A terminar o ano e a
semana da Oitava do Natal eis que a Liturgia da Palavra nos oferece uma vez
mais o prólogo do Evangelho de São João.
Texto elaborado,
composto com muito cuidado, no qual palavras como trevas, glória, luz, Verbo
nos deixam perplexos pela abstracção, pela dificuldade de conjugação de todas
as realidades entre si. Quanta aridez experimentada ao ler este texto que nos
introduz na narração da vida de Jesus segundo a experiência do Apóstolo João.
E no entanto, bem lá
no meio da aridez uma pérola perdida, um pequeno oásis, que nos dá a luz para
compreender, que se faz chave de leitura de todo o texto: “o Verbo fez-se carne
e habitou entre nós!”
Tudo se explica,
porque afinal compreendemos que Deus estabeleceu entre nós a sua tenda, fez-se
um de nós, assumiu a nossa carne com tudo o que ela tem de limitações e
finitude. O Verbo, o Cristo, assume a nossa condição humana com tudo o que ela
comporta de precário e instável.
Deus, por Jesus
Cristo, vem ao nosso encontro, coloca-se a caminhar connosco atravessando vales
e desertos, perspectivando verdes campos de paz e de realização, iluminando as
sombras e trevas da nossa existência.
E tudo se faz na
radicalidade da nossa condição, da nossa carne, desmentindo qualquer pretensão
de ilusão etérea, de realidade virtual. João viu a glória de Jesus, uma glória
expressa de modo total, brutal até, na carne suspensa na cruz. Era o corpo entregue
para que o pudéssemos verdadeiramente receber.
Não foi um equívoco,
foi bem real a experiência e as suas consequências, porque a glória é o amor, é
a descida até ao abismo, deixar-se fazer tudo para consigo levar tudo.
No princípio era o
Verbo e o Verbo fez-se carne para que a nossa carne possa ser Verbo, possa experimentar
a glória na sua condição limitada e frágil.
Face a esta
transformação que alegria ser humano, constituído desta carne que o nosso Deus
assumiu, e por meio dela experimentar o amor de Deus e viver a glória divina.
Deste-me um corpo
Senhor, porque não queres sacrifícios nem holocaustos, mas apenas que este
corpo seja habitação tua, manifestação da tua glória.
Caro Frei José Carlos,
ResponderEliminarA necessidade de contar o tempo e gerir as actividades económico-sociais levou o homem à construção de calendários que na actualidade são formados por elementos resultantes de estudos astronómicos e de convenções culturais. Como nos diz o poeta Carlos Drummond de Andrade, o ser humano ao dividir o tempo em doze meses, pensou que os acontecimentos podem alterar-se, ...“o milagre da renovação e tudo começa outra vez, com outro número e outra vontade de acreditar que daqui pra diante vai ser diferente”. …

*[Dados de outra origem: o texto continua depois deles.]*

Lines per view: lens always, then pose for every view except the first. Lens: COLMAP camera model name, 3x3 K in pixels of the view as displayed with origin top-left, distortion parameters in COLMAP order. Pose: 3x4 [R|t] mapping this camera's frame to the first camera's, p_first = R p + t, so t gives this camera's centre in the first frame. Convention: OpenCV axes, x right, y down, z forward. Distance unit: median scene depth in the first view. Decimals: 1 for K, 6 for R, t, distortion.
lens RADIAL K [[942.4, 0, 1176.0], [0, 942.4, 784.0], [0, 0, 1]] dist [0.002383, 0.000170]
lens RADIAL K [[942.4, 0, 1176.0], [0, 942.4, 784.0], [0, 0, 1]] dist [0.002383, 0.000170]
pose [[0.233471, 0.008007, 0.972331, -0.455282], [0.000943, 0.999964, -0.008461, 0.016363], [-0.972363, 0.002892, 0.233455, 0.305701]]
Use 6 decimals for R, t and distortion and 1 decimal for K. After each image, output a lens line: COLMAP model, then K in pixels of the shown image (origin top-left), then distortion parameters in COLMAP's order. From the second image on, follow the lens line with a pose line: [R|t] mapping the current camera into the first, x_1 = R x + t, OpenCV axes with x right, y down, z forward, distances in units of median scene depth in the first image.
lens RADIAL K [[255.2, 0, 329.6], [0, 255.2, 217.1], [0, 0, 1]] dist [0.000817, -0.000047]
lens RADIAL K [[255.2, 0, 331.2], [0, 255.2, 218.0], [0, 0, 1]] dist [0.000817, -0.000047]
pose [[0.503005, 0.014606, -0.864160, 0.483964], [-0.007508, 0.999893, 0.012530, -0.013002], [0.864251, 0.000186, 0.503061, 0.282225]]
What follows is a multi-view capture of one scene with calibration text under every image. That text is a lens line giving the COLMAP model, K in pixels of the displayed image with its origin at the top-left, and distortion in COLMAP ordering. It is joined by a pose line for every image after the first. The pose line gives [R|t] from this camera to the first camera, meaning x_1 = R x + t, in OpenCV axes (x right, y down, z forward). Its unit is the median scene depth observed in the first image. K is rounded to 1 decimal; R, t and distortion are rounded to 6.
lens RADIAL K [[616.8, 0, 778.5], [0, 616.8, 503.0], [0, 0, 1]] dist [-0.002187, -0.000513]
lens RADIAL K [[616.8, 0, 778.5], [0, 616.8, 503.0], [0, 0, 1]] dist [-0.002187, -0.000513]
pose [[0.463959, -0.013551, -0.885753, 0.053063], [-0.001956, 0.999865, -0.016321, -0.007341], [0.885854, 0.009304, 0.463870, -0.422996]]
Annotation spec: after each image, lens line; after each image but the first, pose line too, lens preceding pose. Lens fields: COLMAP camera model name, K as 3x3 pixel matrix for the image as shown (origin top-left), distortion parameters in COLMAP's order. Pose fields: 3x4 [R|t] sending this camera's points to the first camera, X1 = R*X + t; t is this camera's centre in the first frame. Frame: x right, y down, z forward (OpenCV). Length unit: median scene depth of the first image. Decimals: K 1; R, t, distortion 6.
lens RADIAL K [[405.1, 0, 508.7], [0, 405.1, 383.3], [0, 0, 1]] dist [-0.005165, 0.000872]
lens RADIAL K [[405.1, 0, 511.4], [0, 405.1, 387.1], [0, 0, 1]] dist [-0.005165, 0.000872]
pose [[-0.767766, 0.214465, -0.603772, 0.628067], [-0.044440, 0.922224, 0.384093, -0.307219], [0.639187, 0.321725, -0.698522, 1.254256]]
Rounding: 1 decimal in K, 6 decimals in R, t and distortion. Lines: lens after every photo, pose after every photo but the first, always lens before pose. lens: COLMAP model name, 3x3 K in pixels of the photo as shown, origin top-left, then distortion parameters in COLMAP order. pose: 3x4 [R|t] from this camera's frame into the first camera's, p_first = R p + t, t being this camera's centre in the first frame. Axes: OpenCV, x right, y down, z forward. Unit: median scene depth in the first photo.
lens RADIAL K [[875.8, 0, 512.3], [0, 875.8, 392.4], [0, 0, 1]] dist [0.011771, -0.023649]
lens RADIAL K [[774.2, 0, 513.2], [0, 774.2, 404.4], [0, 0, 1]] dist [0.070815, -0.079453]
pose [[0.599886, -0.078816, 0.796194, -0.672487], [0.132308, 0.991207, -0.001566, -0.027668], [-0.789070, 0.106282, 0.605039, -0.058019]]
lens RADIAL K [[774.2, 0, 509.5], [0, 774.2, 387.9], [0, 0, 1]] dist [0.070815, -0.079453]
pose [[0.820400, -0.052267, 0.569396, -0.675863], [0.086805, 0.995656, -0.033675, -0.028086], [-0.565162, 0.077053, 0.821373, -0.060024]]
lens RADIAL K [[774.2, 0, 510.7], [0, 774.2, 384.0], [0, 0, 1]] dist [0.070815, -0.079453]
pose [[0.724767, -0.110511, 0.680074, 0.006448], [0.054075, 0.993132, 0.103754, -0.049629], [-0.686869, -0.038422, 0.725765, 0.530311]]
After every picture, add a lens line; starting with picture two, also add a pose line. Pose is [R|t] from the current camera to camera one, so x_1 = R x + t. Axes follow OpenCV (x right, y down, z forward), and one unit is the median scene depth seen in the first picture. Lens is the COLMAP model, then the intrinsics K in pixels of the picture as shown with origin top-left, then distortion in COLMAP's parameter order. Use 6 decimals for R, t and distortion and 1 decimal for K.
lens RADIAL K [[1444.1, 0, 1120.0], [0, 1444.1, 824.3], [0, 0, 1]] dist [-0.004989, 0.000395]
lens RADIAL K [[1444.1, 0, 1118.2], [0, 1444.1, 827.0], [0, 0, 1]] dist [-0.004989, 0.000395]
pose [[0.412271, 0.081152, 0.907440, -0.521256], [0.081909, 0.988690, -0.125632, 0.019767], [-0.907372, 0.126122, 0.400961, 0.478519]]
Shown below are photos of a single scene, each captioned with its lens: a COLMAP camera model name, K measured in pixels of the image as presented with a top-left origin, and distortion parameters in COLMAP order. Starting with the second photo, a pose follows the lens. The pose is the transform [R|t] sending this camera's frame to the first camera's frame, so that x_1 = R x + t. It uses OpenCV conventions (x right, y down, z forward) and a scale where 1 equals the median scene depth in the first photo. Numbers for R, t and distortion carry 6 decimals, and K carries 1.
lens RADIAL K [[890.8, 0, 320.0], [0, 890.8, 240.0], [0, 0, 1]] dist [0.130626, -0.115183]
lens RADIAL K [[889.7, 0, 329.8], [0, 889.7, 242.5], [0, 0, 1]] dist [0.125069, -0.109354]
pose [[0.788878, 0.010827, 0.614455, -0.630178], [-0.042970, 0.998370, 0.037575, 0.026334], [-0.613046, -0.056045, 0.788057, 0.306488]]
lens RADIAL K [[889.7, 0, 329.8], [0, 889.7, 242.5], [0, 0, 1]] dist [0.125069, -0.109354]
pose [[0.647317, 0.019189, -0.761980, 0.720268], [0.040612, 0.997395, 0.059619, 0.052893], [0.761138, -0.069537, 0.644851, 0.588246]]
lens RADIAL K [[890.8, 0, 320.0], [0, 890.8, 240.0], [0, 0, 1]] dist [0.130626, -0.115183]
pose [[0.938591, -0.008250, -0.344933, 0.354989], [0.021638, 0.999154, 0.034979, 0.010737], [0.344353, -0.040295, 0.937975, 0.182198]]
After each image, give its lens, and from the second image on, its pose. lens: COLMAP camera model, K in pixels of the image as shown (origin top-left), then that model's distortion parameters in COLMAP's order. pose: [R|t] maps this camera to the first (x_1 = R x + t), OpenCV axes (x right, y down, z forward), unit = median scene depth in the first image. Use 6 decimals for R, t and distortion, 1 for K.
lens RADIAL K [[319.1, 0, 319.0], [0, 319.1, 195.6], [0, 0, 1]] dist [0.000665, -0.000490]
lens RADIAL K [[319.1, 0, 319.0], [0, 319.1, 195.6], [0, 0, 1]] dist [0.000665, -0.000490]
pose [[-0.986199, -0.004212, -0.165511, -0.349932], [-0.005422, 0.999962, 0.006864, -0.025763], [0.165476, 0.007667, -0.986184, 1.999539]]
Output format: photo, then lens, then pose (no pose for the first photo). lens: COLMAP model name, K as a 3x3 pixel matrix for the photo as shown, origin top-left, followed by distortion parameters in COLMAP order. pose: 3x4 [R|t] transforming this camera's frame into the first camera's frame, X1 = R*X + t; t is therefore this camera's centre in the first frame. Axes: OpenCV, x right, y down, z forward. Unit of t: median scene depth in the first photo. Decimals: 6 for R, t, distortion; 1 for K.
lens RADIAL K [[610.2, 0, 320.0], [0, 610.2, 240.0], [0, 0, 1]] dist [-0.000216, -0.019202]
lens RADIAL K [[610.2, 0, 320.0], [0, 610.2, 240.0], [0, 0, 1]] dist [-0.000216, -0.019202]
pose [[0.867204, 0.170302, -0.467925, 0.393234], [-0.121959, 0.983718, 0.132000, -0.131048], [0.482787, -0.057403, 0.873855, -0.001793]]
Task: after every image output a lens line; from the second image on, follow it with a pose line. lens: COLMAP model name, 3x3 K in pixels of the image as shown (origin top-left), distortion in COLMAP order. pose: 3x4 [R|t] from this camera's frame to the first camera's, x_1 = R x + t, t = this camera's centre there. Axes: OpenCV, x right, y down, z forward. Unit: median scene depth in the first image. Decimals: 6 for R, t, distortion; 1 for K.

Não nos podemos surpreender que a liturgia proposta para este dia ignore esta realidade. O prólogo do Evangelho segundo S. João fala-nos de um princípio sem data, abstraindo do tempo, da chegada da verdadeira luz que ilumina cada ser humano ao longo da nossa existência e como Frei José Carlos nos diz …”E no entanto, bem lá no meio da aridez uma pérola perdida, um pequeno oásis, que nos dá a luz para compreender, que se faz chave de leitura de todo o texto: “o Verbo fez-se carne e habitou entre nós!”(…)
(...) E tudo se faz na radicalidade da nossa condição, da nossa carne, desmentindo qualquer pretensão de ilusão etérea, de realidade virtual.”…
Grata, Frei José Carlos, pela partilha da Meditação que teceu, por ajudar-nos a compreender um mistério que nos leva a interrogar-nos sobre a nossa condição humana, pela coragem e confiança que nos transmite ao salientar-nos que …”Deus, por Jesus Cristo, vem ao nosso encontro, coloca-se a caminhar connosco atravessando vales e desertos, perspectivando verdes campos de paz e de realização, iluminando as sombras e trevas da nossa existência.” Bem-haja.
Que o Senhor o ilumine, o abençoe e o proteja.